The task: Should the word "Масло" occur in a line of the records, copy that line.

Before and after images:
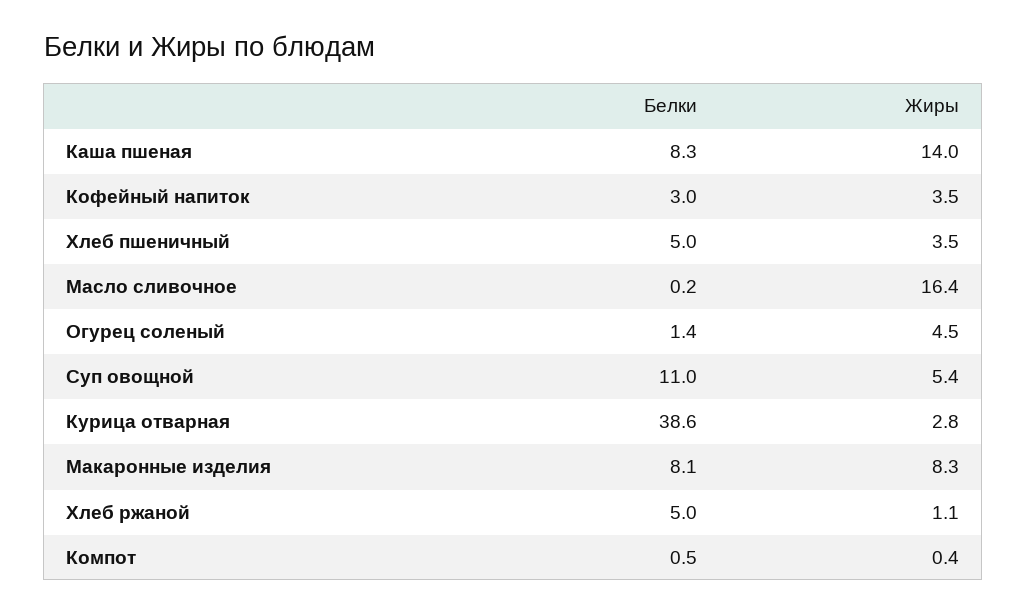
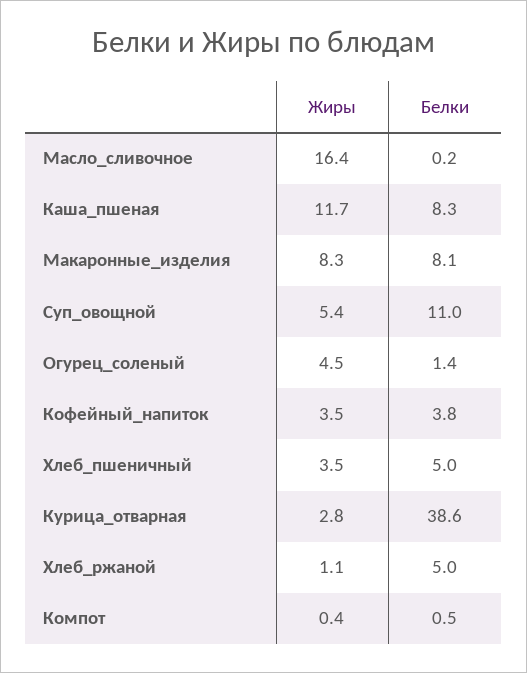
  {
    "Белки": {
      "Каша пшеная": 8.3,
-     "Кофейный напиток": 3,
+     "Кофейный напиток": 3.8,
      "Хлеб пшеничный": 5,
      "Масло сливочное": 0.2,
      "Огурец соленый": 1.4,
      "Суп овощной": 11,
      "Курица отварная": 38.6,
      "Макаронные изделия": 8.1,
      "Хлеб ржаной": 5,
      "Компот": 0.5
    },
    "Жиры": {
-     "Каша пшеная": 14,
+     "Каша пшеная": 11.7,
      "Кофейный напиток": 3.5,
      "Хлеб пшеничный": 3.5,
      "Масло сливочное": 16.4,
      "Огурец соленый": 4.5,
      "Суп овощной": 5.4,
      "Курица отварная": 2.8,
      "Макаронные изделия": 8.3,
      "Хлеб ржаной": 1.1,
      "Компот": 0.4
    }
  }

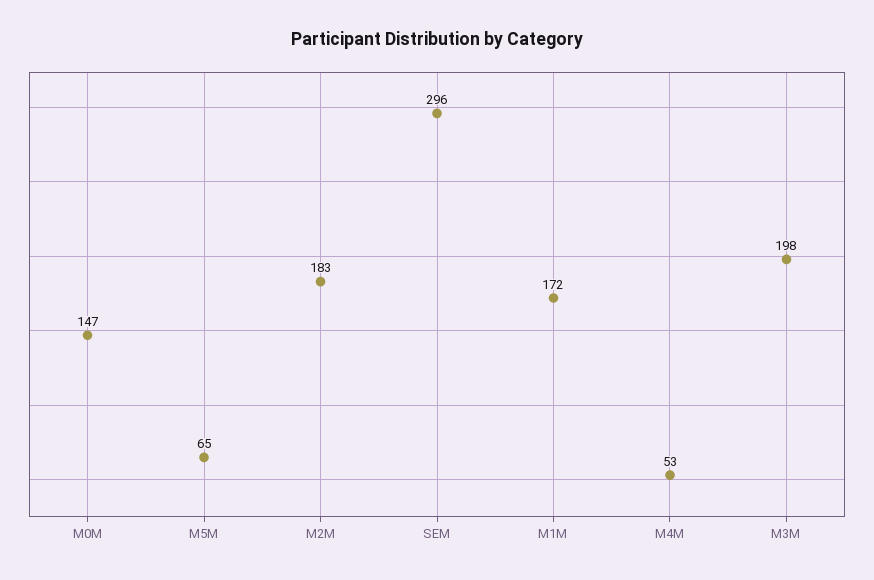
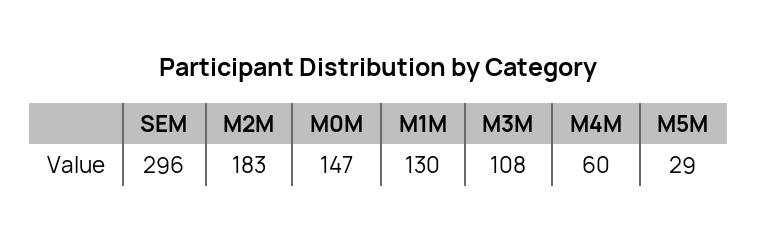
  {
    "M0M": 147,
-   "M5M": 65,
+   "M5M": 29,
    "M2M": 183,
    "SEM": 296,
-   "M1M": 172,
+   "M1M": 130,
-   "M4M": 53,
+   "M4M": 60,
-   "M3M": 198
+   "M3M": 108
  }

Task solution:
      "Масло сливочное": 0.2,
      "Масло сливочное": 16.4,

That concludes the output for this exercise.